Дальнейшего разговора Охватов не слышал, потому что за стеной стали говорить вполголоса.

«Поймали с мешком сухарей… Вот оно как, вот оно как! – неопределенно думал Охватов и вдруг близкой жалостью пожалел военфельдшера: – Она-то при чем? На нее нельзя кричать».

Утром его разбудил стук двери. В барак и из барака все ходили и ходили бойцы, а дверь никто не придерживал. Внутри стоял мрак, потому что стекла окон были сплошь забелены грязной известкой. Вдоль стен выстроилось до десятка кроватей – половина пустовала. В простенках между окон висели плакаты с наглядными советами, как сделать перевязку себе и товарищу. Над своей кроватью Охватов увидел красочный плакат, с которого смотрела круглолицая улыбающаяся девушка с санитарной сумкой через плечо и красным крестом на белой косынке. Широкий ремень сумки разделял ее упругие груди, натягивал на них и без того тугую легкую кофточку.

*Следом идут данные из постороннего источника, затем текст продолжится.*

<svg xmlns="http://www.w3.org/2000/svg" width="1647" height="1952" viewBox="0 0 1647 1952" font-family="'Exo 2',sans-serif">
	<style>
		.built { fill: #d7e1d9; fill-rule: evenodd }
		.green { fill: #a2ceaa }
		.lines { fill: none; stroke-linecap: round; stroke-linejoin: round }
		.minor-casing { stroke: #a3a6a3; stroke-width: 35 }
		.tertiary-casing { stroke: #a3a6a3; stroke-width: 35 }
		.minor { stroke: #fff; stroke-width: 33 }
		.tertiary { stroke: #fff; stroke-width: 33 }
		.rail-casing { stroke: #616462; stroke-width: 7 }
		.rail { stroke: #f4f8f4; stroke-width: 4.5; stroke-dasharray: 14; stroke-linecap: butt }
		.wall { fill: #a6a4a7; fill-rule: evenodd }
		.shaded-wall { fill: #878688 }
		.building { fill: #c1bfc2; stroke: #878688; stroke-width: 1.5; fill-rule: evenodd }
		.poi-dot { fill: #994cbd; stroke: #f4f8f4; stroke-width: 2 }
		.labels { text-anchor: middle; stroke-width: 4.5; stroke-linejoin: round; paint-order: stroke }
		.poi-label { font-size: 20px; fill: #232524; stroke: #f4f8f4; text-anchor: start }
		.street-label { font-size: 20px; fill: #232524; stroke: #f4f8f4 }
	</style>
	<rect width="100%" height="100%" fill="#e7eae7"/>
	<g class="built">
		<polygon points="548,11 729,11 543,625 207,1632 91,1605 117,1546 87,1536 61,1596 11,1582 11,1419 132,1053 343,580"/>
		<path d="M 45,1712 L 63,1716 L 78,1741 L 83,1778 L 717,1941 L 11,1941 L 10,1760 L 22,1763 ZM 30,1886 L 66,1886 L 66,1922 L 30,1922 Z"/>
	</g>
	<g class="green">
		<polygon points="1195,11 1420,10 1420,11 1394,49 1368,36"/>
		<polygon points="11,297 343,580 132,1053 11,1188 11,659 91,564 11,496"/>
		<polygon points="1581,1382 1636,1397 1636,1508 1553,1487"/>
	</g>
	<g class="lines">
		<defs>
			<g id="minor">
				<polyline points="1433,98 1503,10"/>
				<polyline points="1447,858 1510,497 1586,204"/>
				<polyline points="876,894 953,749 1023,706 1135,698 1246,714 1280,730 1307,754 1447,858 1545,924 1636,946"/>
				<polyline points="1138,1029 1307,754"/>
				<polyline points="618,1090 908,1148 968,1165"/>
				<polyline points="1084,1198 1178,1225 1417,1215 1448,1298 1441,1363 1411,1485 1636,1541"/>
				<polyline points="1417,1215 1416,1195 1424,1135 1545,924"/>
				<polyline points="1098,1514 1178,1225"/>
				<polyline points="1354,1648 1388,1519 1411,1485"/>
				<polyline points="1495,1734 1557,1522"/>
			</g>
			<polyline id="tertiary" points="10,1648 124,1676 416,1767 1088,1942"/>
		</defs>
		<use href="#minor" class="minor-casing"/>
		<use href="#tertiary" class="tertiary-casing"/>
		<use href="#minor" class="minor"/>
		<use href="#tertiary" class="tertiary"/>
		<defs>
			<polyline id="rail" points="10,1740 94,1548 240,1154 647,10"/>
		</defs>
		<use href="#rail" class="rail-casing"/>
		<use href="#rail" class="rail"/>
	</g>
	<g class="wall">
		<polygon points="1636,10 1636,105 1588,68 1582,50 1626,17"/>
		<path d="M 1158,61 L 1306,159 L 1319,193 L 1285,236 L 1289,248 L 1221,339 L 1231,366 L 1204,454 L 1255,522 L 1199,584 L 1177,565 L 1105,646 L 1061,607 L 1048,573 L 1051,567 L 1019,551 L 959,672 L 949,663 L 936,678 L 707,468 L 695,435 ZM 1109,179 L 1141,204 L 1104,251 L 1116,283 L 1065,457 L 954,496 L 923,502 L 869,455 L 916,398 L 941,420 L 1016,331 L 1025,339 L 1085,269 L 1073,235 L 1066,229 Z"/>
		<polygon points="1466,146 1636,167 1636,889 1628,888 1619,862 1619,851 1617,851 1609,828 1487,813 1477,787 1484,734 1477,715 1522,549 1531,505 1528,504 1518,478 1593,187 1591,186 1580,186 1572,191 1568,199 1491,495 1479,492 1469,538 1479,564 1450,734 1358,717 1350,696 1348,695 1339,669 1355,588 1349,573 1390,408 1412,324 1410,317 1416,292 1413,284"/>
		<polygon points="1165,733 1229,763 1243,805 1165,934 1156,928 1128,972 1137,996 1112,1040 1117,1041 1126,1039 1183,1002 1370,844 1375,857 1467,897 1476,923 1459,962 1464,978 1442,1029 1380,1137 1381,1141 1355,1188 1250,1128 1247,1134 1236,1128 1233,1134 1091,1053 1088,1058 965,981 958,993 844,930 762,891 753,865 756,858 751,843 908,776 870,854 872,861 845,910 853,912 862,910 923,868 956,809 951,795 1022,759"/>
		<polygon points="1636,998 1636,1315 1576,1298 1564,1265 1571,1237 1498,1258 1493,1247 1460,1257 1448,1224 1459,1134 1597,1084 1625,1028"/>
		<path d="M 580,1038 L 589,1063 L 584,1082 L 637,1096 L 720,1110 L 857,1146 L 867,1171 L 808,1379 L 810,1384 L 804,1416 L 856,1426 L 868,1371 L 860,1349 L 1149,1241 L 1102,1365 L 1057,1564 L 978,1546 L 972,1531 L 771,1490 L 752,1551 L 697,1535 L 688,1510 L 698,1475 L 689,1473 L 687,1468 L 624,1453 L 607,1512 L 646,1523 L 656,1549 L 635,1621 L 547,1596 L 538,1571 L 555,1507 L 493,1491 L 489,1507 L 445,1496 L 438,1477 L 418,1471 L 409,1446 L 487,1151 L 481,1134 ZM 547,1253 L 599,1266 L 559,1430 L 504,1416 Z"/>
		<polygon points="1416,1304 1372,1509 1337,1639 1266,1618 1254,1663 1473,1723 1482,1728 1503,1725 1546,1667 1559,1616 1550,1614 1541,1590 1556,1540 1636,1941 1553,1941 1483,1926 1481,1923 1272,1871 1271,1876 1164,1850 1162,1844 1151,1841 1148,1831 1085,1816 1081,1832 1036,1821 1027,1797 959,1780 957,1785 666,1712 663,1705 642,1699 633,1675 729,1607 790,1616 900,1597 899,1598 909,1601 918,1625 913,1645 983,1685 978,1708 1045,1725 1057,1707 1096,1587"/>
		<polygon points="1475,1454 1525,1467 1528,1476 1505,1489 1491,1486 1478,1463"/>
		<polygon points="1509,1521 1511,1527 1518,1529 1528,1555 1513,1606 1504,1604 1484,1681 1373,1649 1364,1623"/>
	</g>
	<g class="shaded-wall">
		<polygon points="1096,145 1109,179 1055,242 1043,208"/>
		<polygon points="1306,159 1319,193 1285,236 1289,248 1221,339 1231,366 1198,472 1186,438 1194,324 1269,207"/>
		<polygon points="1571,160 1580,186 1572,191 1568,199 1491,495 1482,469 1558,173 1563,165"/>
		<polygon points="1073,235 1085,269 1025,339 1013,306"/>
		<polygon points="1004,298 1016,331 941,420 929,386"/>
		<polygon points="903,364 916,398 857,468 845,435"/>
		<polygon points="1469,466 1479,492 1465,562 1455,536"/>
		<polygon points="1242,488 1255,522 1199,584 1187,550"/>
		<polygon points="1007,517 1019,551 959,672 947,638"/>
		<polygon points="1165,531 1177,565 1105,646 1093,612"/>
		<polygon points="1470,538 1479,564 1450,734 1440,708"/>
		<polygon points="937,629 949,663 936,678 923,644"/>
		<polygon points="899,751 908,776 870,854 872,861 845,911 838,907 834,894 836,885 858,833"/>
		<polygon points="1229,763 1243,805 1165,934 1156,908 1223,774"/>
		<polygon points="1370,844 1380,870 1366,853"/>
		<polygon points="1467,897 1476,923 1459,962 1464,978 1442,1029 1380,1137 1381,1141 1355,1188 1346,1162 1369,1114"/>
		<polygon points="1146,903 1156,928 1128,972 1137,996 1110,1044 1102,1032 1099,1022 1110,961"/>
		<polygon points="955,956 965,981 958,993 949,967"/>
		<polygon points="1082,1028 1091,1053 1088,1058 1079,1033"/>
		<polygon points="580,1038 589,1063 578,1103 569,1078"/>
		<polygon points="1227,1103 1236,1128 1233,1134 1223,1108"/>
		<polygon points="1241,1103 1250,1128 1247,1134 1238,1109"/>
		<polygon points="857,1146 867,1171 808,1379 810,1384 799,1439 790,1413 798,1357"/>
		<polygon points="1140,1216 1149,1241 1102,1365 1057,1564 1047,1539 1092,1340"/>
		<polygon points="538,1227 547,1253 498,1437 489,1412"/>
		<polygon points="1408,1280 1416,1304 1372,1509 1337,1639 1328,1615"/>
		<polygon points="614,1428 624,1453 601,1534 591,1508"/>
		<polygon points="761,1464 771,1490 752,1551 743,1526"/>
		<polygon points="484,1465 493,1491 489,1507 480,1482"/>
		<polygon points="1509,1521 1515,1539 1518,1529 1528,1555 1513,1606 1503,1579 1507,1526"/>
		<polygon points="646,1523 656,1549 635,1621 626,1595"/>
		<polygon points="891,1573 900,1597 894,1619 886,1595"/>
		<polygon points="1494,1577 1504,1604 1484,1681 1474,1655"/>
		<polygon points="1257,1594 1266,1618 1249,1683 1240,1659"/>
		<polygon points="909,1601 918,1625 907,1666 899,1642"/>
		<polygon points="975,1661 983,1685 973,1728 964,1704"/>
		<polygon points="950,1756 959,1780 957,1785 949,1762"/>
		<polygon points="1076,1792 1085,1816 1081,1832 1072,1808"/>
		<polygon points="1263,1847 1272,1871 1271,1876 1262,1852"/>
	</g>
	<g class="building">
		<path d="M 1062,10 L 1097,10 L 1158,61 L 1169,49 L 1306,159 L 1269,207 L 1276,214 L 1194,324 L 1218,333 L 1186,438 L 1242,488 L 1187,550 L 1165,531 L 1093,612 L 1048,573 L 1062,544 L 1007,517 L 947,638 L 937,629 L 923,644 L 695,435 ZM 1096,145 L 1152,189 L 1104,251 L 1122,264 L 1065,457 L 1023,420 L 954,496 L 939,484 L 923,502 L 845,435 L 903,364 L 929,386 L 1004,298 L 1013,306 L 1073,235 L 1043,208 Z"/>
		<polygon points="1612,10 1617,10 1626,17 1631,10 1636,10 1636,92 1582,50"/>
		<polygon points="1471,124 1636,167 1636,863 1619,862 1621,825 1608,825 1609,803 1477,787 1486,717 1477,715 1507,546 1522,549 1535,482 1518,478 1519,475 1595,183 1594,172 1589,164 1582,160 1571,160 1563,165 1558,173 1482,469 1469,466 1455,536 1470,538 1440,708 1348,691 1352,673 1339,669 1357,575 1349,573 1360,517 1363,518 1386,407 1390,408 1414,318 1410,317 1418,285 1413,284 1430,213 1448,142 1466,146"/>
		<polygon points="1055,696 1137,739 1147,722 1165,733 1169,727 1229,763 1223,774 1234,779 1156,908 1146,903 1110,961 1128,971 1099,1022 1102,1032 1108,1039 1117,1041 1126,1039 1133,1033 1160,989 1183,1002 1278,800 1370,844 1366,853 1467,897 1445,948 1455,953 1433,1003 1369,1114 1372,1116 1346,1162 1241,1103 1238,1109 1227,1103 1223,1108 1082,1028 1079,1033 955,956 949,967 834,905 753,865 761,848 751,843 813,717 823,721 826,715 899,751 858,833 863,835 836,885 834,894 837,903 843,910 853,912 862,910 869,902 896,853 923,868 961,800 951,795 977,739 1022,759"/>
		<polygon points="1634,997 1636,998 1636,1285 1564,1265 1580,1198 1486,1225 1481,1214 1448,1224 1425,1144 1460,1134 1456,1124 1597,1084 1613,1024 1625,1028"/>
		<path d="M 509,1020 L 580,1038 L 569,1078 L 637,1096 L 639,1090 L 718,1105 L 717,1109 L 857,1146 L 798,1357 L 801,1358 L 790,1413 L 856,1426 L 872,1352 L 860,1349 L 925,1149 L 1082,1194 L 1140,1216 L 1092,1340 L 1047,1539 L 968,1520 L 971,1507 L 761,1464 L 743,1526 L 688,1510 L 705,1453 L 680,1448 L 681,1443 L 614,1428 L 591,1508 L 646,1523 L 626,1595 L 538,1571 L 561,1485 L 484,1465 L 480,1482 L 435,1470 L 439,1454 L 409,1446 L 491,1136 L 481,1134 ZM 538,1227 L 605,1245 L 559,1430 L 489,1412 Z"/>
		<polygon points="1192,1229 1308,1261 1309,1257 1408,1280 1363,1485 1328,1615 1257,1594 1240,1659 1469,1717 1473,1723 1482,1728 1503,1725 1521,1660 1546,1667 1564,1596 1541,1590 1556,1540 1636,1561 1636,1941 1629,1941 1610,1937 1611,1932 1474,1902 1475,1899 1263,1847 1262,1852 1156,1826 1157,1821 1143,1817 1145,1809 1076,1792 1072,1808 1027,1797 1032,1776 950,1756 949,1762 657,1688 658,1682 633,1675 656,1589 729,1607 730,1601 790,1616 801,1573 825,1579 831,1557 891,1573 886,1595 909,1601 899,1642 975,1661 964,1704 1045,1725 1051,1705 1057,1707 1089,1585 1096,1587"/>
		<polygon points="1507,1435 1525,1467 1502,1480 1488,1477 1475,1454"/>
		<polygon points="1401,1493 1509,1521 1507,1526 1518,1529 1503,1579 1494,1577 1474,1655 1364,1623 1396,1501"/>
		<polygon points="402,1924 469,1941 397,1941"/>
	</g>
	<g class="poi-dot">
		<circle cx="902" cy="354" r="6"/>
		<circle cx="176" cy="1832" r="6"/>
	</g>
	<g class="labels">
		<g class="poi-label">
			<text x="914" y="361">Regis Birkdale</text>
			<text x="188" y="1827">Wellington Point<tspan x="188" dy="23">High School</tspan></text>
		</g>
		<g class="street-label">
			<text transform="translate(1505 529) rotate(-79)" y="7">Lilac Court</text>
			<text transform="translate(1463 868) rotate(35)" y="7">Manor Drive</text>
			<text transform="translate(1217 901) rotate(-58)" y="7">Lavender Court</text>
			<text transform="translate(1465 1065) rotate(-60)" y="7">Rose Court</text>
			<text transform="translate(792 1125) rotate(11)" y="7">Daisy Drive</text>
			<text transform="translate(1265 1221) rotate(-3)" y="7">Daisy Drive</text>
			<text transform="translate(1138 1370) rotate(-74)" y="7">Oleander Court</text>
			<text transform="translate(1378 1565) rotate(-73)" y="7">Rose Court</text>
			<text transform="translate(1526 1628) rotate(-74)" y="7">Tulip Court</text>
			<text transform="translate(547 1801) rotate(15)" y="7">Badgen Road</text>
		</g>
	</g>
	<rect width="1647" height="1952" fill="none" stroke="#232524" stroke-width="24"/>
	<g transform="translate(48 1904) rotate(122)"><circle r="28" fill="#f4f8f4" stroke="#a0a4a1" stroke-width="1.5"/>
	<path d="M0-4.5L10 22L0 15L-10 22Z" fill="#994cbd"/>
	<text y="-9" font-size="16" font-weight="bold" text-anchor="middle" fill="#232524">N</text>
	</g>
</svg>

Через пустующую кровать от Охватова лежал пожилой боец с черным крестьянским лицом и черной же морщинистой шеей, на которой была заклеена марлевым кружочком какая-то болячка. Перехватив пристальный взгляд Охватова, пожилой боец со вздохом сказал:

– На кой они приладили эту мебель – слеза горючая прошибает.

– Пусть висит, – немного сконфуженно сказал Охватов. – При ней веселее.

Пожилой сел, по-волчьи, не двигая шеей, избоченился к Охватову:

– Эх ты, жалостинка зеленая, вприглядку небось обходился еще!

– Клепиков, ты опять свое?

– Здравствуйте, Ольга Максимовна! Живой, товарищ доктор, он о живом и смекает.